All this has implications for the deign of the rainwater system. Water that has been on a zinc-alume roof, cannot run-off onto a zinc ("galavnised") roof, as electrolytic action results in corrosion of the zinc-roof. (However, water that has been on a zinc ("galvanised") roof can run onto a zinc-alume roof without corrosion problems. There is a known sequence of the order in which various metals can be used, called the galvanic series or some such, if you need to know more.

So, we have decided that our entire roof rainwater system will be zinc galvanised. This is good, as it gives us the traditional appearance/patina we want. But its bad, as the newer zinc-alume products are much more long-lasting. Oh well....it will just mean that I have to make sure the gutter drains well, and doesn't get clogged up with leaves.....

Monday, June 06, 2005

Was "common" - Now "unusual"

Nearly every Victorian house we have seen and liked, has had a suppressed, or reduced roof line. This is achieved by dividing the roof into two, and have separate ridges of the same height for each half. This if course means that there is a central-valley running the length the building - but the visual effect is fantastic! If it had a roof with a single-ridge, it would not look like a real Victorian home.

A roof with a central valley was once a common thing, but these days it is quite unusual. (Australian Federation architecture, which followed the Victorian period, dispensed with this style of split-roof, in favour of high ridge-lines, giving the roof a dominant visual effect to the overall design.)

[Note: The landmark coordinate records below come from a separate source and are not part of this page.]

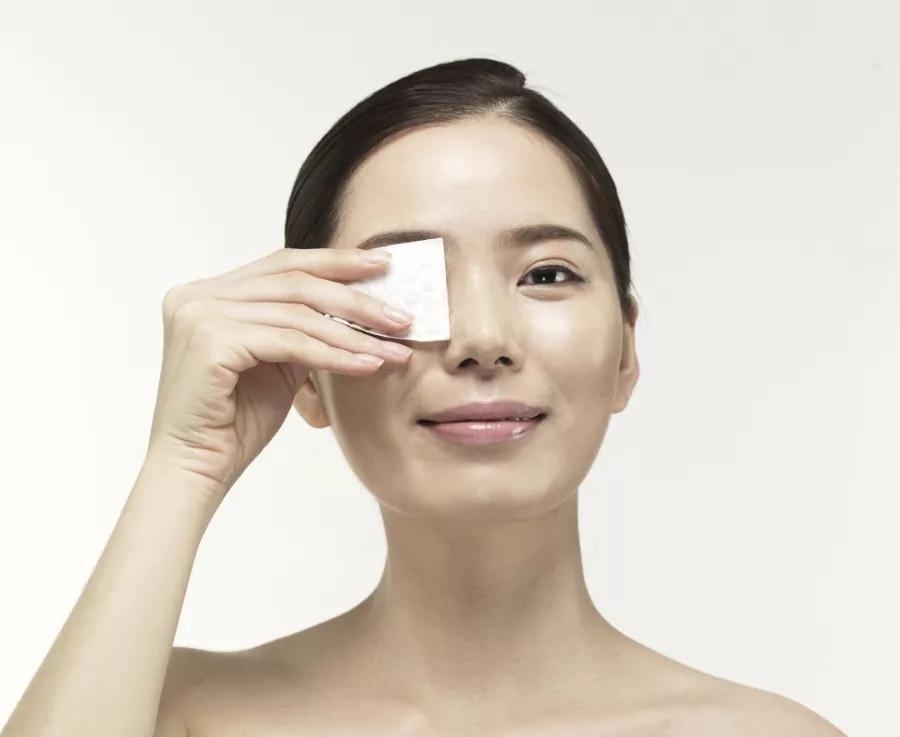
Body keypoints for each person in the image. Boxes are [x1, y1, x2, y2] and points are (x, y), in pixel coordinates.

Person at [1, 57, 845, 737]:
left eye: (547, 274)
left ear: (626, 350)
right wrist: (181, 466)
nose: (482, 337)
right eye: (406, 283)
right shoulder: (175, 714)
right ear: (309, 369)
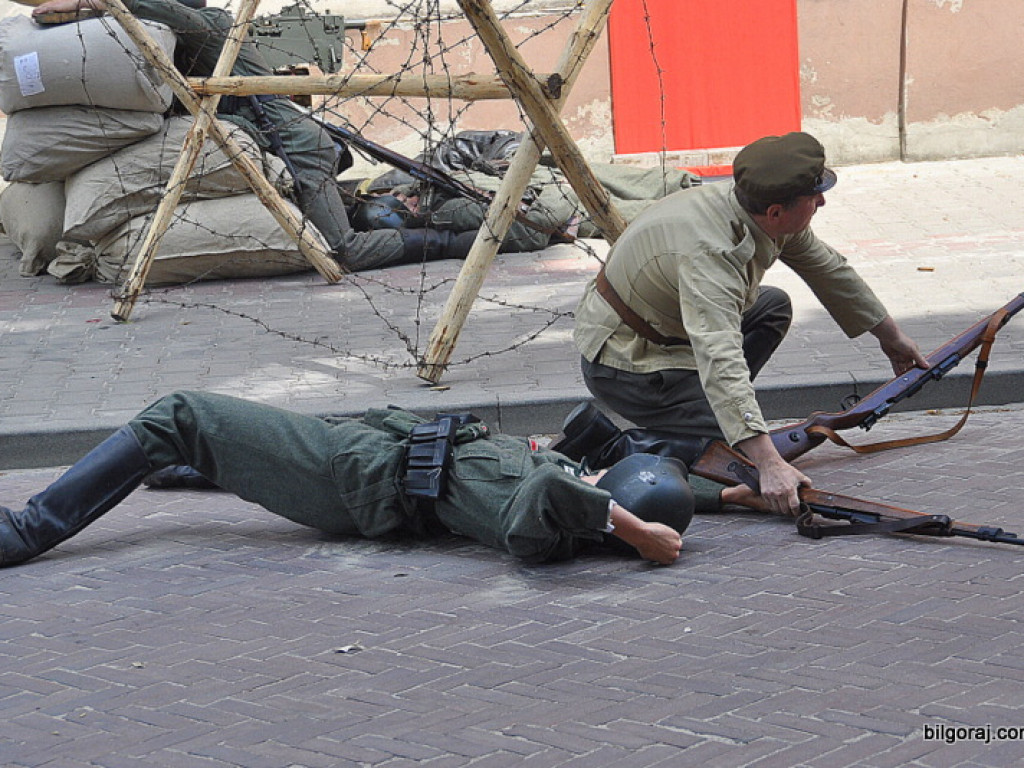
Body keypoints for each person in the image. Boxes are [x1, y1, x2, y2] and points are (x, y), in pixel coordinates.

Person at [565, 132, 929, 518]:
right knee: (729, 453)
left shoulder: (750, 208)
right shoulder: (711, 254)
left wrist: (893, 339)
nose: (822, 202)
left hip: (672, 338)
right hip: (627, 367)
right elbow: (721, 358)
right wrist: (768, 462)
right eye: (814, 197)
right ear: (775, 212)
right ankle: (635, 443)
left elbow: (829, 269)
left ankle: (714, 410)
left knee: (772, 306)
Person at [0, 391, 693, 568]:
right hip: (356, 454)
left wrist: (638, 535)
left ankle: (27, 531)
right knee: (209, 438)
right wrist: (756, 490)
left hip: (351, 476)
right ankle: (191, 464)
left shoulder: (545, 511)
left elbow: (551, 503)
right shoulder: (570, 480)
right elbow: (659, 488)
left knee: (178, 414)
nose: (603, 462)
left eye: (613, 472)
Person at [31, 0, 476, 270]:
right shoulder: (177, 49)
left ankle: (457, 243)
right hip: (278, 148)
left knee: (343, 250)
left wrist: (98, 5)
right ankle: (411, 209)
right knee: (355, 216)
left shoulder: (210, 28)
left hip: (297, 145)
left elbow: (174, 13)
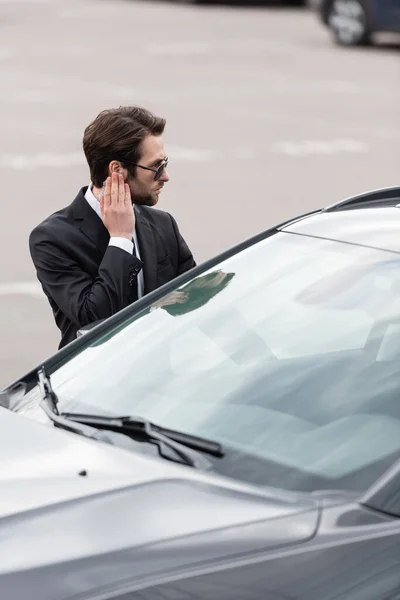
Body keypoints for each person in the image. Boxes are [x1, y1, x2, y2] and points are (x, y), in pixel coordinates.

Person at [29, 106, 196, 349]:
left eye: (165, 163)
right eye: (157, 166)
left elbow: (196, 303)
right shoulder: (51, 239)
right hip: (97, 383)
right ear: (117, 170)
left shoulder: (163, 224)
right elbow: (93, 318)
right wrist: (120, 239)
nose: (166, 176)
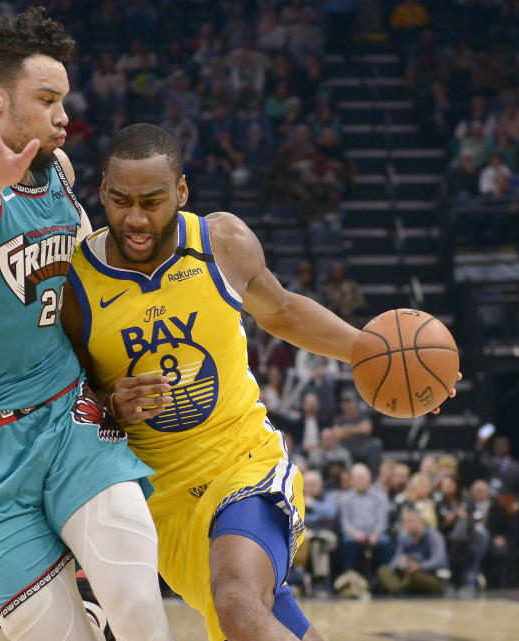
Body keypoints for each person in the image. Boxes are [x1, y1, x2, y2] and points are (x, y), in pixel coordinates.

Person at [62, 124, 458, 641]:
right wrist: (111, 404)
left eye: (152, 201)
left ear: (181, 193)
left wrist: (379, 355)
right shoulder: (76, 282)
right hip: (158, 503)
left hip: (241, 465)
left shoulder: (220, 242)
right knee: (262, 621)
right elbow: (66, 398)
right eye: (120, 200)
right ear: (102, 191)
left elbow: (285, 312)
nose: (135, 218)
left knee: (238, 603)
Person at [0, 9, 171, 640]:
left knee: (138, 603)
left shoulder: (61, 176)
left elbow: (74, 301)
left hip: (68, 416)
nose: (62, 116)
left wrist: (104, 387)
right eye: (47, 100)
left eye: (63, 101)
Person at [377, 507, 448, 596]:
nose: (408, 524)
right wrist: (399, 563)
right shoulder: (403, 537)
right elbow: (396, 560)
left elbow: (439, 560)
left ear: (421, 521)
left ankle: (400, 589)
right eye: (405, 522)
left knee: (414, 575)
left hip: (430, 575)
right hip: (407, 573)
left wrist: (419, 566)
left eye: (411, 521)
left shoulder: (433, 535)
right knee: (383, 569)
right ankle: (399, 591)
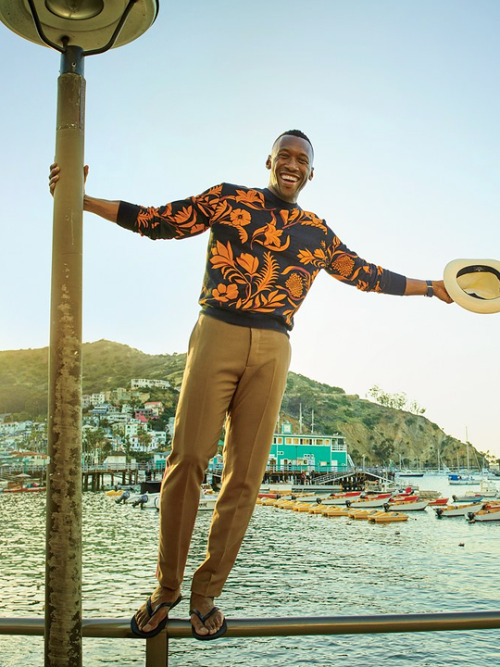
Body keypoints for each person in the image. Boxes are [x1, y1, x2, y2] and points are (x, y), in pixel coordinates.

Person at [49, 130, 452, 640]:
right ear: (269, 160)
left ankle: (205, 596)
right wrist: (80, 200)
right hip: (217, 329)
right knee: (187, 459)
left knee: (245, 477)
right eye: (284, 154)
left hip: (274, 346)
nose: (292, 163)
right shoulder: (229, 199)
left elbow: (365, 274)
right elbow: (158, 222)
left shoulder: (317, 232)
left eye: (301, 159)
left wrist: (431, 289)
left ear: (311, 173)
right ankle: (165, 588)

Two other bonuses from the central-valley roof-design are:
- ugly solar panels for water heating can be hidden in the valley
- the area of the roof to be clad with slate is reduced by about one-third, thus reducing slate costs (although this is offset by increased cost to erect the roof)

The central valley has to have a box-gutter, of a decent size, to drain the rainwater. More about that later.

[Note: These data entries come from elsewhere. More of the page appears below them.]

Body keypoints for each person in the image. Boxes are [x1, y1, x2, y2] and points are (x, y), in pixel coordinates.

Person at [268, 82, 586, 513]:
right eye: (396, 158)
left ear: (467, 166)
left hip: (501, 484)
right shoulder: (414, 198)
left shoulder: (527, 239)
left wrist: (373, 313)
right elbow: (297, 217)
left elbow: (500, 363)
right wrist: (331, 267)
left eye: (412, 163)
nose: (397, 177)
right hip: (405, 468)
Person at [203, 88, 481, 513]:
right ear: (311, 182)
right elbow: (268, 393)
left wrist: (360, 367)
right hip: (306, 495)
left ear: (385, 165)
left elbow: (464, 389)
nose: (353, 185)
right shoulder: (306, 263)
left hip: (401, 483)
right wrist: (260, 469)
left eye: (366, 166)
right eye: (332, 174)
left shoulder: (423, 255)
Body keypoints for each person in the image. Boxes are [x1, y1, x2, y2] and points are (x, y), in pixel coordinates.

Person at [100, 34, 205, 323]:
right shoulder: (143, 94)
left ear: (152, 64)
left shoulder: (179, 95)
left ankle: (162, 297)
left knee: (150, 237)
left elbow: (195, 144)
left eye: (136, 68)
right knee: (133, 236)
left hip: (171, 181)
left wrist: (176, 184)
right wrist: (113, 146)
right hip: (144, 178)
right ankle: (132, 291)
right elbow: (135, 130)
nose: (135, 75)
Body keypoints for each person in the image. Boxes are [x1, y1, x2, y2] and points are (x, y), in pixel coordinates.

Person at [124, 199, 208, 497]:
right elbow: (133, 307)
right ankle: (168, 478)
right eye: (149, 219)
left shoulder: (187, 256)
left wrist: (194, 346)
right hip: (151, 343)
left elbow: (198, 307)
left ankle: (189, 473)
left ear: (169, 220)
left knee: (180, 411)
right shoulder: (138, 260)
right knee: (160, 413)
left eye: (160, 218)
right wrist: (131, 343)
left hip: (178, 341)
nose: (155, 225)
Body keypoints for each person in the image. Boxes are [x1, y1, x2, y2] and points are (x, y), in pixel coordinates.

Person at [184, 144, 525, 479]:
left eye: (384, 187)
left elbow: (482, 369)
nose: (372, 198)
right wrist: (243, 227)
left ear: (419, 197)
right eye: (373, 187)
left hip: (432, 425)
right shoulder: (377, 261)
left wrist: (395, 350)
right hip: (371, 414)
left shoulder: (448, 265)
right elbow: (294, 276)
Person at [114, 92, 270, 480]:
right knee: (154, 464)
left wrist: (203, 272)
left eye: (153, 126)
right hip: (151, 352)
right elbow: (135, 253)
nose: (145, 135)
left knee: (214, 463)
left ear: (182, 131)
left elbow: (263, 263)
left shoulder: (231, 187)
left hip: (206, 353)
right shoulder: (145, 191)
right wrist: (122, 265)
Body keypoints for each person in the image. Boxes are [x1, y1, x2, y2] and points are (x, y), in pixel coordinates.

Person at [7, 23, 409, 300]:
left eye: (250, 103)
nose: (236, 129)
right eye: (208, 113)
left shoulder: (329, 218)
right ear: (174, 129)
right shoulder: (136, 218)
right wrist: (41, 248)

The roof assembly about half-completed.

First Roof Truss

The first roof truss to go up was a "girder truss" that is designed to support other trusses, which connect to it with metal boots. The truss shown support about 2 tons of roof mass.

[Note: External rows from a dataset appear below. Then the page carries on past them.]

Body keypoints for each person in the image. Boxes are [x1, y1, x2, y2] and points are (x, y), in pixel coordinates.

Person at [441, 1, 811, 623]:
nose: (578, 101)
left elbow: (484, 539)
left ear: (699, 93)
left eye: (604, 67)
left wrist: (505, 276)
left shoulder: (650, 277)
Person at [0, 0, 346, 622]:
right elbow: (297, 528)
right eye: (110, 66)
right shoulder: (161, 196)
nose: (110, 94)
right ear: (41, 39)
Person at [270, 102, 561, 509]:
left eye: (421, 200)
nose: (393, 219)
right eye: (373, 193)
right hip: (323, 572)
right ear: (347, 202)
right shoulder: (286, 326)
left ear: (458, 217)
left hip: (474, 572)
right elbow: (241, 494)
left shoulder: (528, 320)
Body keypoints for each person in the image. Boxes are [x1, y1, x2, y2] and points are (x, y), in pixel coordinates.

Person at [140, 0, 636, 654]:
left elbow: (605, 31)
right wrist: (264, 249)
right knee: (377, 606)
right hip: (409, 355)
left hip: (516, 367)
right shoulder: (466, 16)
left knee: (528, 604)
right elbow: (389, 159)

The first roof truss is up.

Sub Floor Vents

We are considering going on yet another splurge. This time on sub-floor vents. Some (not all) older houses have a decorative design in the sub-floor vent. I have also seen the regular checker-board matrix of squarte holes on period homes too, so technically we could use them as they are cheap.

I have found two decorative sub-floor vents - the cheapest one is shown below. I am happy with this design, but the cost to do the whole house is high (we need about 50). Another idea is to just put these on the front of the house.


A Victorian-style sub-floor vent.

Roof Trusses Arrive

On May the 19th 2005, our rood-trusses arrived. I was not on-site, but my carpenter sais it too threee hours to unload.

Often the trusses are placed on top of the newly erected wall frame, but this seemed impractical in our case, as there were so many different types of truss (and sorting them on top of the roof would be impossible).

Plumb the Frame Walls

Its been some weeks since I last posted, so the next few posts are a bit of a catch-up.

The walls for the frame were set square and plumbed over about two days. Our frame was somewhat more demanding than most, as we required the external face of the frame to be at 250mm (+/- 5mm) from the internal face of the brick-veneer skin. Normally the frame can vary +10/-15 and it doesn't matter, but that is for windows than protrude through the opening in the brick. Our windows won't do that, instead they are flush with the back face of the bricks, as was done in the "old days".

To hold the frame square, timber beams were set at angles from the wall top-plate down to the floor.